DFSP is a rare tumor in children, with an estimated incidence of 1 case per 1 000 000 population under the age of 20 years.5 Its prevalence could, however, be underestimated as time to diagnosis ranges from 5 to 15 years. Congenital forms of DFSP are even rarer. In 1 series of 152 cases of childhood DFSP, for example, only 20 tumors were congenital.6
Childhood and adult forms are similar in terms of immunohistochemical characteristics, the translocation of genetic material between chromosomes 17 and 22, and the association with the COL1A1-PDGFB fusion gene. Congenital variants of DFSP present more frequently as a stain or an atrophic plaque than as a tumorous lesion. The differential diagnosis is broad and includes vascular anomalies, aplasia cutis congenita, atrophoderma, myofibromatosis, childhood fibromatosis, and fibrosarcomas.

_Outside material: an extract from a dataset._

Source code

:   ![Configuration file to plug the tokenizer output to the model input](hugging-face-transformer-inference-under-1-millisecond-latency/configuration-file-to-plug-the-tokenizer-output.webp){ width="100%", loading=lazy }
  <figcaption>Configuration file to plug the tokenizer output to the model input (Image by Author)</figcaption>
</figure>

Compared with adults, in children, tumors are more frequently located on the lower extremities and at acral sites. Other differences in children include lower recurrence rates, very few cases of metastasis, and little use of MMS.6
The treatment of choice for DFSP is surgery,7 with imatinib8 and radiation therapy reserved for recurrent, unresectable, or metastatic tumors. In a report of 74 patients, mostly adults, with DFSP, and a review of the literature, Serra-Guillen et al.1 concluded that MMS was associated with considerably fewer recurrences than conventional surgery with wide margins, and also achieved greater preservation of healthy tissue. The most common MMS technique used is slow MMS, which requires coverage of the surgical defect with biosynthetic skin substitutes or other dressings. NPWT, however, has been proposed as an alternative to skin substitutes for temporary wound coverage.9 This system reduces the need for analgesia and sedation and also requires less frequent wound dressing. In our case, it additionally allowed the patient to walk around and move his arm. Portable vacuum systems can be used on an outpatient basis, but because of the geographic distribution of our community (our hospital is on an island), we were not able to use a portable NPWT system.
In 2014, there were 3 reports of childhood DFSP in hospitals in Taiwan,2 Canada,3 and Spain.4 The series included, respectively, 13, 17, and 13 patients under the age of 18 years, but surprisingly, MMS was used in just 2 of these 43 patients. If MMS has been shown to achieve better therapeutic, functional, and cosmetic results, why is it underused in children with DFSP? Finally, we would like to stress the importance of working closely with multidisciplinary teams to ensure that children with DFSP are diagnosed and treated correctly.
Please cite this article as: Jubert E, del Pozo LJ, Saus C, Martín-Santiago A. ¿Por qué la cirugía micrográfica de Mohs está infrautilizada en el tratamiento del dermatofibrosarcoma protuberans infantil?. Actas Dermosifiliogr. 2016;107:158–162.